Joguei em quatro Copas do Mundo T20, então estou acostumado a pressionar o Campeonato do Mundo. Mas este ainda é o primeiro no críquete ODI que variará. Estou pronto e realmente empolgado por isso, porque é um campeonato doméstico. Os preparativos foram ótimos. As meninas estão animadas. Nós apresentamos nossos planos. Esperando por um grande dia e espero que as coisas cheguem ao local.

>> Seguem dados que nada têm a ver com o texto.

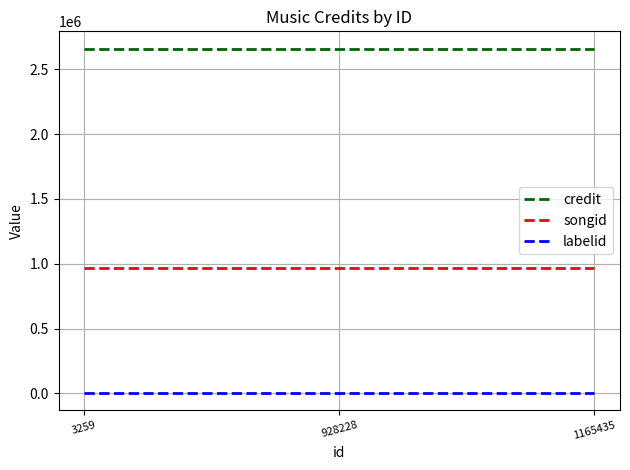

Is it true that songid equals 1316464 at 928228?

False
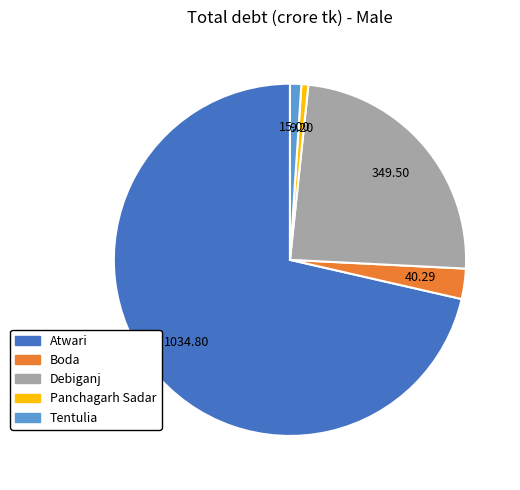

Do Atwari and Debiganj together represent more than half of the pie?

Yes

A Copa do Mundo ODI tem seu espaço no calendário, porque você precisa esperar quatro anos. Isso o torna ainda mais especial. No passado, nos aproximamos muito, especialmente em 2017. Podemos consertar as coisas e esperamos que estejamos segurando esse troféu.
Qual é o desafio da transição para a ordem média?
Foi tudo sobre onde a equipe me deu, eu quero estar pronto. Comecei muito difícil para mim no Prepass … trabalho de maneira diferente, com base na minha zona de conforto, rebatendo playgrounds difíceis, tocando diferentes tipos de arremessadores – às vezes eles enfrentam bolas diferentes que podem se mover ou derrotar mais em diferentes superfícies. Isso me deu grande confiança.
Foi uma mudança no pensamento, porque o rebatedor no número 3, que sempre abriu, foi algo que eu fiz muito confortavelmente. Eu tinha que ser para isso. Comecei com o T20 … e se eu tiver que ser um finalizador … correndo imediatamente. Comecei a atacar cada bola em seis e quatro nas redes. Isso é impossível, eu sabia, mas queria pensar em uma maneira de fazer corridas inteligentes. Essa mudança de pensamento logo depois que ela me deu confiança para jogar alguns turnos que eu não tinha certeza de que podia.
E há dias na ordem média em que você tem que bater mais …
Levei um pouco de tempo para atravessar, porque joguei mais de 100 T20 e apenas 20 vida ODI. Na ordem média, você não sabe o que pode esperar. Eu sinto que é o papel mais difícil, porque há dias em que você precisa andar durante o PowerPlay e às vezes ser um finalizador. Os preparativos ajudaram.
Você também aprendeu a jogar rampas e colinas …
Eu sou muito pulso e muitos pulsos vêm interpretando Kopeček. Depois de jogar hóquei (em nível nacional), ele ajuda. A mesa está próxima do objetivo e desviou a bola. Eu uso a mesma técnica para ajudar as bolas sobre o polnice para tocos.
Meu pai (e treinador) sempre me dizia que eu não deveria olhar para a bola por causa da minha estrutura. Então, examinei como fazer corridas mais rápido e mais inteligente. Quando eu era mais jovem, assisti a todos de Sophie Devine, Harmanpreet Kaur, até Mandhan, desempacotando a bola e sentindo que eu tinha que jogar como eles. Eu tentei e falhei.
A equipe falou sobre a equipe sobre a pressão da multidão doméstica?
É mais do que apenas jogar nas expectativas da multidão, certificando -se do que você pode fazer para ganhar o time. Depois de fazer, a multidão também ficaria feliz. Eu amo a energia da multidão em casa que você pode alimentar no jogo. Visualizei várias vezes levantando o troféu.
Você é um líder de equipe?
Você pode dizer isso. Quando estou em campo, Harry Di (Harman) e Bali Sir (Munish Bali, treinador Fielding) para mim e Rich Ghosh para garantir que os campos estejam nas posições certas para que os ângulos estejam certos. Eu amo liderar de frente. Eu tento levar minha energia para o campo. Isso é o que é esporte.